**Passage présenté**
Il est aisé de savoir au profit de qui le FN a perdu. La carte des déperditions de voix qu’il a subies se superpose exactement, surtout dans le Sud de la France, à celle des gains enregistrés par Sarkozy. Dès le premier tour, celui-ci a su ramener vers lui 28 % des électeurs lepénistes de 2002. Au second, il a obtenu le suffrage de 63 % du vote Le Pen du 22 avril. Ces chiffres permettent de mesurer l’ampleur de la captation de suffrages opérée. Le FN a littéralement été dépouillé, tondu, par Sarkozy.
Au sein du FN, cette défaite a immédiatement relancé les critiques qu’une coalition de nostalgiques, de rétrogrades et d’aigris multipliaient depuis déjà quelque temps contre la nouvelle ligne politique du mouvement (discours de Valmy, discours de Lille, discours d’Argenteuil). En adressant des signes répétés aux Français issus de l’immigration, en considérant la jeunesse des banlieues comme le « révélateur de tous les mensonges de notre sociale-démocratie » (Alain Soral), en adoptant un langage de type « ouvriériste », Le Pen aurait « déstabilisé » son électorat naturel. La critique s’est concentrée contre Marine Le Pen, directrice stratégique de la campagne de son père, accusée de vouloir surtout plaire «à ceux qui ne votent pas Front national», de privilégier la séduction des médias, de rendre le discours de son père « acceptable » au risque de le « banaliser ». L’écrivain Alain Soral, ancien communiste rallié au FN, aurait de son côté dangereusement « gauchi » le langage du Front. C’est cette nouvelle stratégie qui se serait révélée « fatale ».
La « nouvelle ligne » du FN n’a pourtant été qu’ébauchée. Elle n’a pas échappé aux mirages du jacobinisme « national-républicain » (Marine Le Pen s’est déclarée « hostile au principe même de l’Europe des régions »), pas plus qu’elle n’a été capable d’analyser la situation actuelle du capitalisme ou de prendre position sur la question du type de rapport social qu’il faudrait lui substituer. Mais elle s’est manifestée par une tonalité incontestablement inédite. Nicolas Gauthier est allé jusqu’à écrire dans le journal du Front : « L’intérêt historique du néoprolétariat issu de l’immigration serait de s’allier avec le prolétariat franco-français […] afin de faire bloc contre un néocapitalisme mondialisé […] Très naturellement, la jonction devrait s’opérer un jour ou l’autre entre saines valeurs populaires et aristocratiques – ce sont souvent les mêmes – et le substrat culturel de nos voisins d’outre-Méditerranée, unis contre une société dans laquelle l’homme est devenu une marchandise comme les autres » (National-Hebdo, 18 janvier 2007). Le FN a-t-il eu tort d’adopter ces positions ? Je pense pour ma part qu’il a surtout eu le tort de ne pas les adopter plus tôt, ce qui aurait limité ses pertes.

**Lignes extraites**
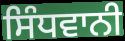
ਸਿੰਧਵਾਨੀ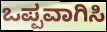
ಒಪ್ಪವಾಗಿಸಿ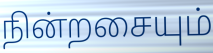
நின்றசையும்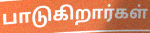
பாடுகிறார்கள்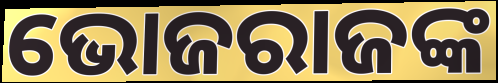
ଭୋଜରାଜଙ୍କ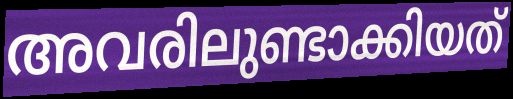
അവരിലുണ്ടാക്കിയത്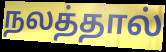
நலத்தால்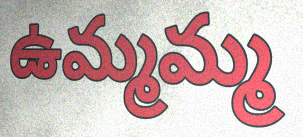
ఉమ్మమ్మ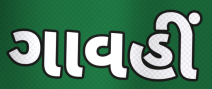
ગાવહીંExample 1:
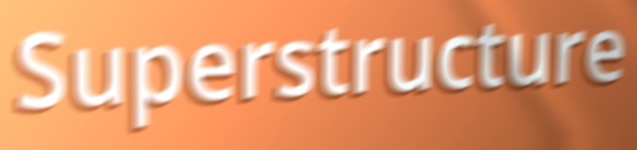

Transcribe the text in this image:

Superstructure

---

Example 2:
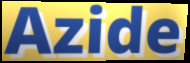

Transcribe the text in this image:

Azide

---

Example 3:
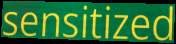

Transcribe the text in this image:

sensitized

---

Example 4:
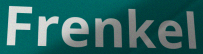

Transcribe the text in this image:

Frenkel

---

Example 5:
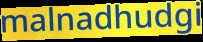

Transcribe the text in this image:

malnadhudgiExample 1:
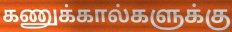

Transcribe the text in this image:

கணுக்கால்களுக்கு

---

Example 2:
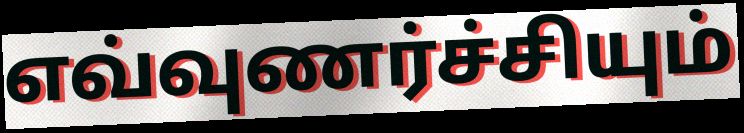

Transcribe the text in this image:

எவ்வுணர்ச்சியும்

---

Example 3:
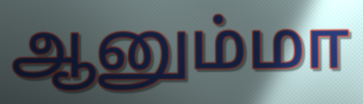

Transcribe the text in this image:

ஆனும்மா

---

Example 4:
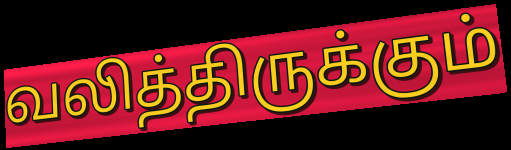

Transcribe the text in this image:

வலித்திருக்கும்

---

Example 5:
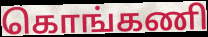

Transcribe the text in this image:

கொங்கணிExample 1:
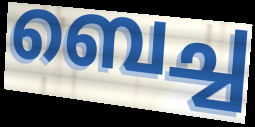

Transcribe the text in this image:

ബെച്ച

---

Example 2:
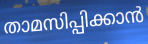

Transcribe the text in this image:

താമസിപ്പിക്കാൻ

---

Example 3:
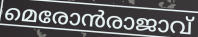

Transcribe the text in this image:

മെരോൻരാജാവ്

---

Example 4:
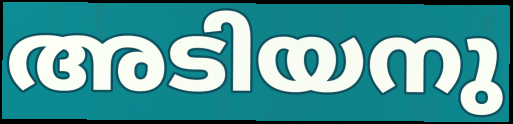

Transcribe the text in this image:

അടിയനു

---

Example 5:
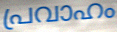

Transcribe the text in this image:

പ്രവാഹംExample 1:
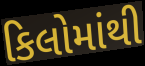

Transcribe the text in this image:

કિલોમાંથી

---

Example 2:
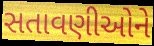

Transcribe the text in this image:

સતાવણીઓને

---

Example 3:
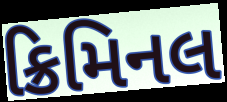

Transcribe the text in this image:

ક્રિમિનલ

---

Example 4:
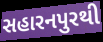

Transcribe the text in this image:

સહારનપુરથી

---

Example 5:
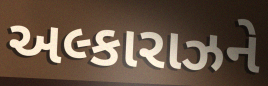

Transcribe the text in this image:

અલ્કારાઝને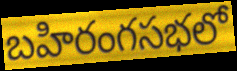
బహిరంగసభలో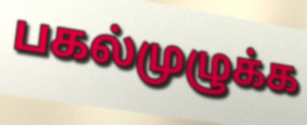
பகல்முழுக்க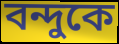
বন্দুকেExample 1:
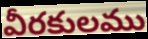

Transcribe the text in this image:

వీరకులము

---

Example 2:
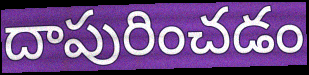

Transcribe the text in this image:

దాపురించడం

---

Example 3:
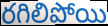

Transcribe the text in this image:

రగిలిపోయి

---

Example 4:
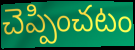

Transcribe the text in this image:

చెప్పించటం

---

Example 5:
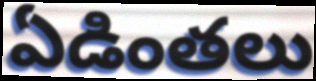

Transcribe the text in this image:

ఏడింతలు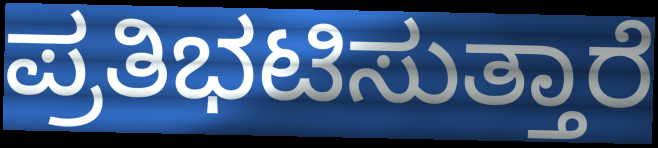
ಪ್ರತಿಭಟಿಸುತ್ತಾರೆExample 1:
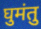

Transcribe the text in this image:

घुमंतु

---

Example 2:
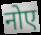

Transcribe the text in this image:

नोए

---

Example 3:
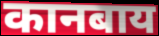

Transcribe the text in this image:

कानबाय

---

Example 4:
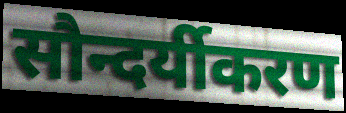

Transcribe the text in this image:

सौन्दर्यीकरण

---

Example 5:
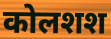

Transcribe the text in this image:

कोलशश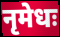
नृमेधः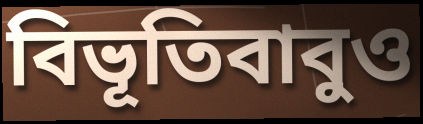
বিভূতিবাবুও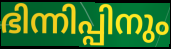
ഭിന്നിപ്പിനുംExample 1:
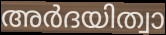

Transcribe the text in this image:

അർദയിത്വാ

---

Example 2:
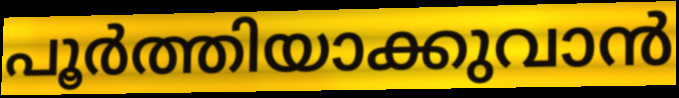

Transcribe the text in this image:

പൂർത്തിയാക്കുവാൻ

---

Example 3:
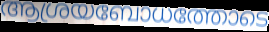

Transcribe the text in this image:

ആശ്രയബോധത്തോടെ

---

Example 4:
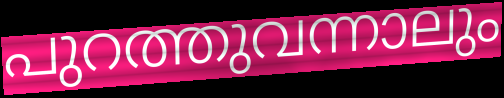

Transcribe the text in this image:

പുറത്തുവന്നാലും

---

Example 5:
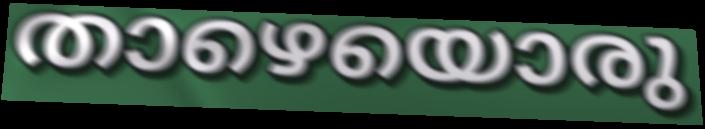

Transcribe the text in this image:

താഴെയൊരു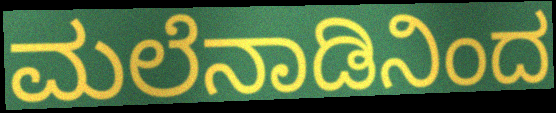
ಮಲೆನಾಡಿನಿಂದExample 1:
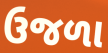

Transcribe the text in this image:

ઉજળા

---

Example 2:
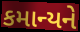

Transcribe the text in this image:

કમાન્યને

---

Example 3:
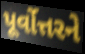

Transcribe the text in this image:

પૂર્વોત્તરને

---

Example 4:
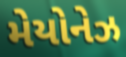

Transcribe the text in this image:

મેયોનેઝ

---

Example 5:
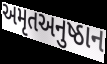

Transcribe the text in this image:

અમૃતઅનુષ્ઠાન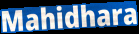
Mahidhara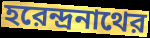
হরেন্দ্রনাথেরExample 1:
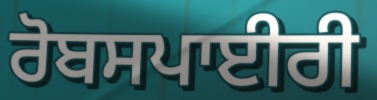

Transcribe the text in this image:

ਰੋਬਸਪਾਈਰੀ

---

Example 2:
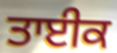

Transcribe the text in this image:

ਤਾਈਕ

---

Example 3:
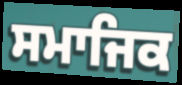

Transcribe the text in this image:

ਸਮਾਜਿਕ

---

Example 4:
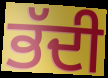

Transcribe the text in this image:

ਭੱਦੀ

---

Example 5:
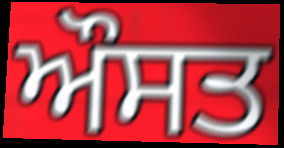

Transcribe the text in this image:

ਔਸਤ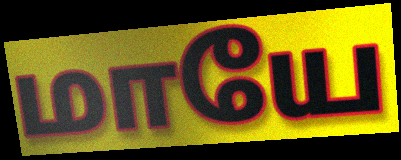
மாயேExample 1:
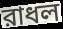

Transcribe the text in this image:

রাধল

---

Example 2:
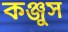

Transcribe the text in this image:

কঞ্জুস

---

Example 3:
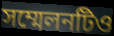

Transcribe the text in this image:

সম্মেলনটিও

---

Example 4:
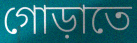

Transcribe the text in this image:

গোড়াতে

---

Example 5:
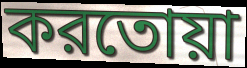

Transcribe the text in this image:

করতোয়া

**Exercice à traiter**
Mettez à jour le passage sur le FN en partant de « Il est aisé » et en allant jusqu'à « tondu, par Sarkozy. », avec « pertes » à la place de « déperditions ». Les lignes ci-dessus forment un matériau indépendant du passage.

**Solution rédigée**
Il est aisé de savoir au profit de qui le FN a perdu. La carte des pertes de voix qu’il a subies se superpose exactement, surtout dans le Sud de la France, à celle des gains enregistrés par Sarkozy. Dès le premier tour, celui-ci a su ramener vers lui 28 % des électeurs lepénistes de 2002. Au second, il a obtenu le suffrage de 63 % du vote Le Pen du 22 avril. Ces chiffres permettent de mesurer l’ampleur de la captation de suffrages opérée. Le FN a littéralement été dépouillé, tondu, par Sarkozy.